A few months ago I was asked to read and review a book called The Science of Mom: A Research-Based Guide to Your Baby’s First Year by Alice Callahan. Alice is a blogger with whom I am familiar because she lives just down the road in Eugene.  Now, my kids are much older than one year and to be honest, I don’t normally review books. But I’ve gotten a lot of support from fellow bloggers in this space, so I felt like I should at least give it a read and if I didn’t think it was useful, I wouldn’t review it. Alice is a new(ish) mom who has a PhD in nutritional biology and spent two years investigating fetal physiology as a postdoctoral scholar, so she’s clearly qualified to write on the subject.
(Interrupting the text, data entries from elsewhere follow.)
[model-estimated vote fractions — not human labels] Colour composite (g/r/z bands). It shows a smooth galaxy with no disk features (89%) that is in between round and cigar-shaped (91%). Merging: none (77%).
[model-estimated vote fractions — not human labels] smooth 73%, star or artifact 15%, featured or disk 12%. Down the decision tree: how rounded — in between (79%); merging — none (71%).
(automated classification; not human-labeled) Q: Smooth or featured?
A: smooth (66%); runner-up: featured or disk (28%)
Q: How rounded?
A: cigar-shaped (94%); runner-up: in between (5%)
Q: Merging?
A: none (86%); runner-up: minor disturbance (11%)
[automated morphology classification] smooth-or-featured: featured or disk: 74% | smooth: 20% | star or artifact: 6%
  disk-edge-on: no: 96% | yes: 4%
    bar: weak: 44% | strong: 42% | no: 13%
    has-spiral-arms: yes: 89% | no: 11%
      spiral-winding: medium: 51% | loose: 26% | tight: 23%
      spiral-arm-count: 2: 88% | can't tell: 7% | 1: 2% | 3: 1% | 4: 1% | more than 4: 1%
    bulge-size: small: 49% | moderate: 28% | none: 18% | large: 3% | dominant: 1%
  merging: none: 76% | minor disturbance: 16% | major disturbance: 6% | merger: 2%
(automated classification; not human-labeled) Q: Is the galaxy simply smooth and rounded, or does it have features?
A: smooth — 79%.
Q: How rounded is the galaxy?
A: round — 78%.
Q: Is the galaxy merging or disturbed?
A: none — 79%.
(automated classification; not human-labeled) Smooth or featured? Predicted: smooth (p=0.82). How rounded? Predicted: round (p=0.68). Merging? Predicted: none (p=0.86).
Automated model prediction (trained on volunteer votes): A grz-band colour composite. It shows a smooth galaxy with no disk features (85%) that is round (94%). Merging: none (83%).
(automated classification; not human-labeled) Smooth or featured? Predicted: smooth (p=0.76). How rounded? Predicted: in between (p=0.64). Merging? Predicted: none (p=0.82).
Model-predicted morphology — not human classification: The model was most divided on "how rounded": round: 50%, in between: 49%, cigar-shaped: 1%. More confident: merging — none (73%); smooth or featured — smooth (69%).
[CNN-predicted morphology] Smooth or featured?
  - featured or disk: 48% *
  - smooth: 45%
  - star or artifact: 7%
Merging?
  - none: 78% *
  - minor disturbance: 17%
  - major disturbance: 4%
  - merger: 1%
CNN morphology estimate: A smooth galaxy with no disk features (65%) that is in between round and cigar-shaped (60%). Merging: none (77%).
Her book is fantastic. If all you do is stand in Barnes and Noble and read one chapter, read the chapter about vaccines. It should be required reading for all new parents. Alice writes in a soft and non-judgmental way, in a way I’d have a hard time doing. It’s not pushy,  just informative. I’m not even going to have any more kids and I was reading out loud to my husband at night about the science behind when to cut the umbilical cord, simply because I found her presentation of the subject so compelling. In her book, Alice has applied her scientific scrutiny of the literature on subjects ranging from the benefits (or lack-thereof) of breastfeeding, to the cultural framework behind co-sleeping, to what your baby’s first foods should be. She calms fears and provides parents with real facts. She doesn’t make the decisions for you, but she makes it a lot easier to make sound decisions.

So if you know someone who’s having a baby soon and you’re not sure what to get them for Christmas, get them this book. In fact, even if you already got them something, do them a favor and get them this book, too.  I wish I had read it when I was pregnant with June, because it would have kicked off my whole parenting experience on the right foot – an evidence-based foot. Thankfully, I’ve gotten there on my own, but for new parents Alice’s book provides the tools to potentially save them from falling into the black hole of pseudoscience and misinformation that runs wild in parenting communities. You should read this book, even if you’re like me and don’t plan to have more kids, because it’s interesting and well written.